Стояла зима 1943 года. В тот день с утра в цехе царил переполох. Еще ночью прошло известие, что приезжает высокий гость. Теперь все дружно занимались уборкой производственных площадей, и никто не мог даже подумать, представить, что это подготовка к встрече председателя Совета по эвакуации, кандидата в члены Политбюро ЦК ВКП(б) Николая Михайловича Шверника.
Он прибыл на завод по поручению правительства страны и сразу отправился в сборочный цех. Высокий, красивый, в ослепительно белой дубленке, он заметно выделялся на фоне остальных.
Появление гостя такого уровня в то время выглядело чудом. Чтобы оказаться к нему поближе и внимательнее рассмотреть, Женька Жихарева проползла на коленях под целой вереницей огромных станков и человеческих ног. Она была маленькая, семнадцатилетняя девчушка с двумя по-детски заплетенными косичками, и всегда удивленными, широко распахнутыми глазами.
Теперь она с замиранием сердца слушала каждое его слово, тем более, что с самого начала, обратившись сразу ко всему собравшемуся коллективу, Николай Михайлович иронично окрестил их «девичьим царством», что вызвало смех и гул одобрения.
Если серьезно, то говорил он о тяжелом положении советских войск на фронте, просил всех еще немного потерпеть, а еще искренне обещал каждой женщине, что война скоро закончится и родные, любимые люди вернутся домой с победой. Говорил он так убедительно, что, казалось, его слова запали в душу каждой работнице. Наверное, потому и запомнились они Женьке на всю жизнь, потому и пересказывали эти слова потом еще не один раз. Всё пересказывали, всё, что услышали - родным и близким и в письмах на войну. Потому что это было честное обращение к людям с просьбой помочь фронту.
Трудовая биография Евгении Жихаревой началась в 1942 году, сразу после окончания восьмилетки в Сарапуле — небольшом городке на реке Каме. Совсем подростком пришла она работать на радиозавод, эвакуированный из Москвы осенью 1941-го.
Сборочный цех, который со временем стал казаться родным, размещался в старинном купеческом здании, все его огромное пространство было переоборудовано в длинную линию для сборки радиостанций к танкам Т-34 и радио-полукомпасов для штурмовых самолетов. Со стороны линия могла показаться неподвижной, на самом деле это был беспрерывный конвейер, работавший круглосуточно, и вся военная молодость девчонок, трудившихся на нем прошла здесь. Сюда радостные женщины приносили фронтовые письма. Здесь же, рыдая всем цехом, они зачитывали сухие похоронки о гибели отцов, сыновей и мужей.

+ + + + +

◆ **Что нужно сделать**:
• a. Ответьте по отрывку на три вопроса:
(i) Какого цвета была дубленка Николая Михайловича Шверника?
(ii) В каком году началась трудовая биография Евгении Жихаревой?
(iii) Для каких танков в сборочном цехе собирали радиостанции?
• b. Верните из отрывка без изменений часть текста: начните с того места, где стоят слова «Он прибыл на», и остановитесь после слов «на фоне остальных.».

◆ **Показанные записи**:
+ + + + +

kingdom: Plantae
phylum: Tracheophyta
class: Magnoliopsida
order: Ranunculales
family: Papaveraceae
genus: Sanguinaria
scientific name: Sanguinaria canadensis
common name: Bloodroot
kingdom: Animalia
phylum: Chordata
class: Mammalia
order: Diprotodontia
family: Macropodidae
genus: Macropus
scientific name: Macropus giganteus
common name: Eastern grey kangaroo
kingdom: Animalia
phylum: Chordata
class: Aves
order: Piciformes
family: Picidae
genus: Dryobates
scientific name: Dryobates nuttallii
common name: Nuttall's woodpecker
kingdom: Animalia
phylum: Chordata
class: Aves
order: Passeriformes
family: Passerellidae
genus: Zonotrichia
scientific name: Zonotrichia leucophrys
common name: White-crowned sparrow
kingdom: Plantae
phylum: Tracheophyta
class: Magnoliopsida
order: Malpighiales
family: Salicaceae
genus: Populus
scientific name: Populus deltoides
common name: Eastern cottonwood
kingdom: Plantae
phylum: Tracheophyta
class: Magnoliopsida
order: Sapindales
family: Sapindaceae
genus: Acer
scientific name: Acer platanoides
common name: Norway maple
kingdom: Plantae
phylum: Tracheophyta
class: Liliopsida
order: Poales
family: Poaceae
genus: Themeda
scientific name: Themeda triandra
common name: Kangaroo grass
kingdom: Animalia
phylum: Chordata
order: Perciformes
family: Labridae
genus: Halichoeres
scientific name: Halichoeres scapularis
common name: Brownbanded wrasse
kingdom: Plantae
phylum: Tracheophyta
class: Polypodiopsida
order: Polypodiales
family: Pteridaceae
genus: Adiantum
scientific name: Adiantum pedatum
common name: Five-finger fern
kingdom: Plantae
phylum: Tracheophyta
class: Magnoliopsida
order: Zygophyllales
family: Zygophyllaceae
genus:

+ + + + +

◆ **Ответы**:
• a.
(i) Ослепительно белая.
(ii) В 1942 году.
(iii) Для танков Т-34.

• b.
Он прибыл на завод по поручению правительства страны и сразу отправился в сборочный цех. Высокий, красивый, в ослепительно белой дубленке, он заметно выделялся на фоне остальных.